Work item. Can you condense the paragraph in the patent office action below that begins "A patent for a claimed invention may not be obtained" while keeping its main facts?

Notice of Pre-AIA or AIA Status
The present application, filed on or after March 16, 2013, is being examined under the first inventor to file provisions of the AIA .
Claim Rejections - 35 USC § 103
The following is a quotation of 35 U.S.C. 103 which forms the basis for all obviousness rejections set forth in this Office action:
A patent for a claimed invention may not be obtained, notwithstanding that the claimed invention is not identically disclosed as set forth in section 102, if the differences between the claimed invention and the prior art are such that the claimed invention as a whole would have been obvious before the effective filing date of the claimed invention to a person having ordinary skill in the art to which the claimed invention pertains. Patentability shall not be negated by the manner in which the invention was made.
Claims 1, 2-5, and 8-16 are rejected under 35 U.S.C. 103 as being unpatentable over Rusconi (US 20190052954, IDS 10/18/24) and Chang (US 8857563).
Regarding claim 1, Rusconi teaches an acoustic output apparatus, comprising:
at least one acoustic driver for outputting sounds (speaker 7, [0032], fig 1);
a housing enclosing the at least one acoustic driver (audio system 2, [0032], fig 1), the housing forming a front chamber of the at least one acoustic driver (cavity 16, [0032], fig 1) and a rear chamber of the at least one acoustic driver (guide channel 10, [0032], fig 1), wherein a resonant cavity is disposed within at least one chamber of the front chamber (cavity 16 is a Helmholtz resonator as shown in figure 1, [0032], fig 1) or the rear chamber to filter sound in a specific frequency band output by the at least one acoustic driver (Helmholtz resonator of cavity 16 as shown in figure 1 inherently has a filtering characteristic of a frequency band, [0032], fig 1).

Material supplied.
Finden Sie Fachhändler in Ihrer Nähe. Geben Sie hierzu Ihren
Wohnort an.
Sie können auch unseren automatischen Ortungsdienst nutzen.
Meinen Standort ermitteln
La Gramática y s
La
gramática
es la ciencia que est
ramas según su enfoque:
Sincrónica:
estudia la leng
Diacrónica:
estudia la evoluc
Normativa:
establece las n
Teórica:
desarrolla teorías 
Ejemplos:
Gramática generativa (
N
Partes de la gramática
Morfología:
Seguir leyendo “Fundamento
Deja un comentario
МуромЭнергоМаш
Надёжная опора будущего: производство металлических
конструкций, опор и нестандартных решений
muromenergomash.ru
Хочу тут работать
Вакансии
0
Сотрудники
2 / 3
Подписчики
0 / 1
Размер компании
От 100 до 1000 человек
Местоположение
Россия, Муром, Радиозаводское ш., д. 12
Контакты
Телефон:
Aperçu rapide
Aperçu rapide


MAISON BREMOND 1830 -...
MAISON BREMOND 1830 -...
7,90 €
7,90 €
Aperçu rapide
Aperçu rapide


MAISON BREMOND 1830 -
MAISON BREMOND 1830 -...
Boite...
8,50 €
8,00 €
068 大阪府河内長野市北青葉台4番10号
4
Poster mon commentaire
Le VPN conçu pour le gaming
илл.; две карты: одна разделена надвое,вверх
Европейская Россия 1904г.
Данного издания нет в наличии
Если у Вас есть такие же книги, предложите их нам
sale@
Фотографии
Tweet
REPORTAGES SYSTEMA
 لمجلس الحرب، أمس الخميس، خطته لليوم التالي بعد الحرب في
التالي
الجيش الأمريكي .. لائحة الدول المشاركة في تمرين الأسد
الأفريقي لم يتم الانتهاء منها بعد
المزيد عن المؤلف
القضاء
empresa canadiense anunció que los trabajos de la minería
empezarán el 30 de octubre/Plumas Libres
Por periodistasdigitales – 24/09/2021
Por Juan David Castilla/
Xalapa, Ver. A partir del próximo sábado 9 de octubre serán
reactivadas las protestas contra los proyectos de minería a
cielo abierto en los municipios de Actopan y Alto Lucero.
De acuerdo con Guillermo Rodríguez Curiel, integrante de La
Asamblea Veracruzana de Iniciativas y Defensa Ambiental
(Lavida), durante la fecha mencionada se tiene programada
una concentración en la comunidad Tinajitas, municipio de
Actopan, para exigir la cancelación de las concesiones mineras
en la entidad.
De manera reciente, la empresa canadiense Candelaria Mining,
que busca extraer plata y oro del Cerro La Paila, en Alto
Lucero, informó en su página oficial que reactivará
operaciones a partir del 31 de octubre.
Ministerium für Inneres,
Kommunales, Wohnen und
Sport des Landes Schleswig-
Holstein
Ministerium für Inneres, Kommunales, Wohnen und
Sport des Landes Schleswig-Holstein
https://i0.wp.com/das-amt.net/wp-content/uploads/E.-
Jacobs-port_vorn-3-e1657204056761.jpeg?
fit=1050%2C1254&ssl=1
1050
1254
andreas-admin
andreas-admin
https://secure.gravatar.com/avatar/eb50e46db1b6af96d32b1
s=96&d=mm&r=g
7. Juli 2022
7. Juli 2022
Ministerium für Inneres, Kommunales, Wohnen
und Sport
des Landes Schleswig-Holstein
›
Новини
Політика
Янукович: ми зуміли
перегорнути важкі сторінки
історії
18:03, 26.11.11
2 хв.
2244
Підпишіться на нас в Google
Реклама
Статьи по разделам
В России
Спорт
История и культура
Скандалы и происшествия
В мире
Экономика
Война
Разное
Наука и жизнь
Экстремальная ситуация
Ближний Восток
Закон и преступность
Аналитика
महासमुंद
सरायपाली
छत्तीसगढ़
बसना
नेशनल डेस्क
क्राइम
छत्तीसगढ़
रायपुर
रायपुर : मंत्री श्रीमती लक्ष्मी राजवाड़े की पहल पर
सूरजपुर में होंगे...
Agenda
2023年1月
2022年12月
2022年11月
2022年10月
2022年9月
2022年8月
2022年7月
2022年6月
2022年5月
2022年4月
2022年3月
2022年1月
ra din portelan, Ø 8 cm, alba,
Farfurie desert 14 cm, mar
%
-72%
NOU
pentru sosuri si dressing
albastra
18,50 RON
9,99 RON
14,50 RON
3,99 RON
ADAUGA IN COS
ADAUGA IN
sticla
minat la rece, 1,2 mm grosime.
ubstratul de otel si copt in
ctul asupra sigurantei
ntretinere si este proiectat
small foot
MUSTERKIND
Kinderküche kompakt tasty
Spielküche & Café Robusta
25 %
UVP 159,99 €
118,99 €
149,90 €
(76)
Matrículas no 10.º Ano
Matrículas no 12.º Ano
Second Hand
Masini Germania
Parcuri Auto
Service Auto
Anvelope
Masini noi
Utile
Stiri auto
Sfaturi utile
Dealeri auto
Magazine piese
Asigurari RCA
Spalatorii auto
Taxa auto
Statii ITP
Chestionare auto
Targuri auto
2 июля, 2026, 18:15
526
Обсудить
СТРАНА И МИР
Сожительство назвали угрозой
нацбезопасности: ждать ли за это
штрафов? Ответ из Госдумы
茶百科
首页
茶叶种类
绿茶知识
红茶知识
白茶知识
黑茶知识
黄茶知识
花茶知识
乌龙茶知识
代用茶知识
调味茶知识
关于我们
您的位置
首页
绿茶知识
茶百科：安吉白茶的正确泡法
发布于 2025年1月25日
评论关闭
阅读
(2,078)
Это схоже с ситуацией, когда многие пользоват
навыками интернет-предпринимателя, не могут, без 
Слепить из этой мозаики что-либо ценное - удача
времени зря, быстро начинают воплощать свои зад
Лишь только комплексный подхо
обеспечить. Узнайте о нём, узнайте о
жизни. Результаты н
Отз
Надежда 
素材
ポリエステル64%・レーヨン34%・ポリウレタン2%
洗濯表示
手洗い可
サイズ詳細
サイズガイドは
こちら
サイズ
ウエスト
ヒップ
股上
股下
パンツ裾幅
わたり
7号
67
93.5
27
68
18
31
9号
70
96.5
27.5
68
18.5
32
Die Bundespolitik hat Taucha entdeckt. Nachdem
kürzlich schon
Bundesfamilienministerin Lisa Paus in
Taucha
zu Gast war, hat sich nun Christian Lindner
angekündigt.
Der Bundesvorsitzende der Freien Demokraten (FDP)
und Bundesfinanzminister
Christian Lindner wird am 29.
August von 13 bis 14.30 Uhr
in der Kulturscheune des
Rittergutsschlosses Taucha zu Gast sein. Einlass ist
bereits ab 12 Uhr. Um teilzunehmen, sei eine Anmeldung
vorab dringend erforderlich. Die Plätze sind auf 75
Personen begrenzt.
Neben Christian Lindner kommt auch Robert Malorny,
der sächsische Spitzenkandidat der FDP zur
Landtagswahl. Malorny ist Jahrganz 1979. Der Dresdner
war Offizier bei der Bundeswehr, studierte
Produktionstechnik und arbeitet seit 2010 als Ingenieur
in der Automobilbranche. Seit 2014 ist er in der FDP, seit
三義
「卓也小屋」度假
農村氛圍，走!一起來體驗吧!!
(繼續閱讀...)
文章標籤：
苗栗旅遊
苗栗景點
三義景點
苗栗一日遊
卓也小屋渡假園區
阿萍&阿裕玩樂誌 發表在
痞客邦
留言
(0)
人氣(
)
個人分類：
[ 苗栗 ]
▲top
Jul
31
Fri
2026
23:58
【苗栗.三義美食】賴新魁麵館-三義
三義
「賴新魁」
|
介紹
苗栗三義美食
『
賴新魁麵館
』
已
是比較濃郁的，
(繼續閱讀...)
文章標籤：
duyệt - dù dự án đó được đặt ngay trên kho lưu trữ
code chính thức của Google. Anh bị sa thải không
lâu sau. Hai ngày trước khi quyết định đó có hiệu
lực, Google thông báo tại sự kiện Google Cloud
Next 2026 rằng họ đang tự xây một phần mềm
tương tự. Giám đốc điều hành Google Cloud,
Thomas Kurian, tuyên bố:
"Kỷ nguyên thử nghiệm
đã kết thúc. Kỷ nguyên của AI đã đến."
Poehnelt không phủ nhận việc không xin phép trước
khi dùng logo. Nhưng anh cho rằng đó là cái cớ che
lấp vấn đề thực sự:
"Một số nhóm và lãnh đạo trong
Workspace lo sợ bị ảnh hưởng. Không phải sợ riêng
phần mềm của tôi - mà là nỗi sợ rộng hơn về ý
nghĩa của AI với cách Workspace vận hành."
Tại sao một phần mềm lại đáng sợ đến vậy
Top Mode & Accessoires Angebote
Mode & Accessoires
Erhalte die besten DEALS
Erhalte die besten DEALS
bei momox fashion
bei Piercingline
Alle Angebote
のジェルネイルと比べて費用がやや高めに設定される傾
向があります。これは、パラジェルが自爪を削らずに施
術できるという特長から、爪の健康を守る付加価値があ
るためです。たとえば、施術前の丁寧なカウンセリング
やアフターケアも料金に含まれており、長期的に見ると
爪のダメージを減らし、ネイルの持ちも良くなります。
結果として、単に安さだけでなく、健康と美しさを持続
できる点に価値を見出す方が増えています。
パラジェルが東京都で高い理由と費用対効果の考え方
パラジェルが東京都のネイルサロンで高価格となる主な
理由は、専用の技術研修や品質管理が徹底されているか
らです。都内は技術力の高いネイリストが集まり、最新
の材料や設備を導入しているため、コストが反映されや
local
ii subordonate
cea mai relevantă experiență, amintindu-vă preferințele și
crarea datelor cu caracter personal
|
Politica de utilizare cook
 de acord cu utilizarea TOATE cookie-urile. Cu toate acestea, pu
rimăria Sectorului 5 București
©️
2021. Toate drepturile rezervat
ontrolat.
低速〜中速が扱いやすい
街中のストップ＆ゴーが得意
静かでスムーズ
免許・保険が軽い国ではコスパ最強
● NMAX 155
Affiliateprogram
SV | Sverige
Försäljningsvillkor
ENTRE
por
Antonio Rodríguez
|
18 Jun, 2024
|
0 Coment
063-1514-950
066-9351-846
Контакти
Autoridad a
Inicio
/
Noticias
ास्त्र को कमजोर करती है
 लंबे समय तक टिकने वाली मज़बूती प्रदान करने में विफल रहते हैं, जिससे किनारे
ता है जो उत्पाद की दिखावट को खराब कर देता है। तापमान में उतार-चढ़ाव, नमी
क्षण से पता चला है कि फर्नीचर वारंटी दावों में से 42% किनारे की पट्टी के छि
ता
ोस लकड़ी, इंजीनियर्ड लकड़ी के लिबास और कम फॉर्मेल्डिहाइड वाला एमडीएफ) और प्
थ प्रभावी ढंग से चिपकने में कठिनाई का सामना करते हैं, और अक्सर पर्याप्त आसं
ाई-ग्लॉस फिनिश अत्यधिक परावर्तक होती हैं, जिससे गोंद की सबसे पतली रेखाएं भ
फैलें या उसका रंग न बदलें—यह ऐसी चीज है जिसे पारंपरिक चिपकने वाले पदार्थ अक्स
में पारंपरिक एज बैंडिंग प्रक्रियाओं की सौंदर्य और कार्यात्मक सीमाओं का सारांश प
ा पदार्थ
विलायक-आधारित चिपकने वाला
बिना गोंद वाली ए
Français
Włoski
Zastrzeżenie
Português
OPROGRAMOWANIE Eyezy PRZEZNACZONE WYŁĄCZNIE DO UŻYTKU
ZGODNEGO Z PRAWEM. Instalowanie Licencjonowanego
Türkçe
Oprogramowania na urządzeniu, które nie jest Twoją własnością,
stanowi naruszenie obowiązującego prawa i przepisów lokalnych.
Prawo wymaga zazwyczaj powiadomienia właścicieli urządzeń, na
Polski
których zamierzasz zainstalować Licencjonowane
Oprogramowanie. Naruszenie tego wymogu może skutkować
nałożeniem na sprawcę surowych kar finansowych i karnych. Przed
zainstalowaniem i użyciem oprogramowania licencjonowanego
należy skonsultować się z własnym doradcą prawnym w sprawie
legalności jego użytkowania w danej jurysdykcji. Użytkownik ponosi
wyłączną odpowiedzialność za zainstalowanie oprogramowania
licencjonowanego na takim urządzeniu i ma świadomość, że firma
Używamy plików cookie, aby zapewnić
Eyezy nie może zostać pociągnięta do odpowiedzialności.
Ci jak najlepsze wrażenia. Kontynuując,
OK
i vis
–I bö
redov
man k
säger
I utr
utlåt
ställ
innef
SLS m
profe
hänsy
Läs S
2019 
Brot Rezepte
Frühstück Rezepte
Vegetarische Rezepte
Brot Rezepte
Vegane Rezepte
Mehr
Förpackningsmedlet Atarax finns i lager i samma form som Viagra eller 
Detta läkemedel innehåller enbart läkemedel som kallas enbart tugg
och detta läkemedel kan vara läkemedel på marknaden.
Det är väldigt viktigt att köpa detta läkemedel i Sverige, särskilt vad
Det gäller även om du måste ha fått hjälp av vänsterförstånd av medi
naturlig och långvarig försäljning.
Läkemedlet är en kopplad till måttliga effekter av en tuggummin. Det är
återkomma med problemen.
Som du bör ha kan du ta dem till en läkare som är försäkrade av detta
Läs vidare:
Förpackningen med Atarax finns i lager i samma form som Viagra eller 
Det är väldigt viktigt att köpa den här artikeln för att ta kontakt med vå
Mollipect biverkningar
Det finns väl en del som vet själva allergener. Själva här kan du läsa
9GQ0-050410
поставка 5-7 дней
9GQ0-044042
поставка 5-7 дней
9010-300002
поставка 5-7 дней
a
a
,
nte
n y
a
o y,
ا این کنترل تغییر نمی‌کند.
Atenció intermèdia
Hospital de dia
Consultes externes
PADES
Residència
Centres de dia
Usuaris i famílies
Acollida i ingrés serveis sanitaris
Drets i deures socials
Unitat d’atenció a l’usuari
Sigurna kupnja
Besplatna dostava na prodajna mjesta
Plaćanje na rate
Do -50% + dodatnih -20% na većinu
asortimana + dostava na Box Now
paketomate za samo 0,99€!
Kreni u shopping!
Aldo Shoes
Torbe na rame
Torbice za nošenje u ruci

Exercise output. A claimed invention cannot be patented, even if it is not identically disclosed as set forth in section 102, when its differences from the prior art would have made the invention as a whole obvious before its effective filing date to a person of ordinary skill in the relevant art. The way the invention was made does not negate patentability.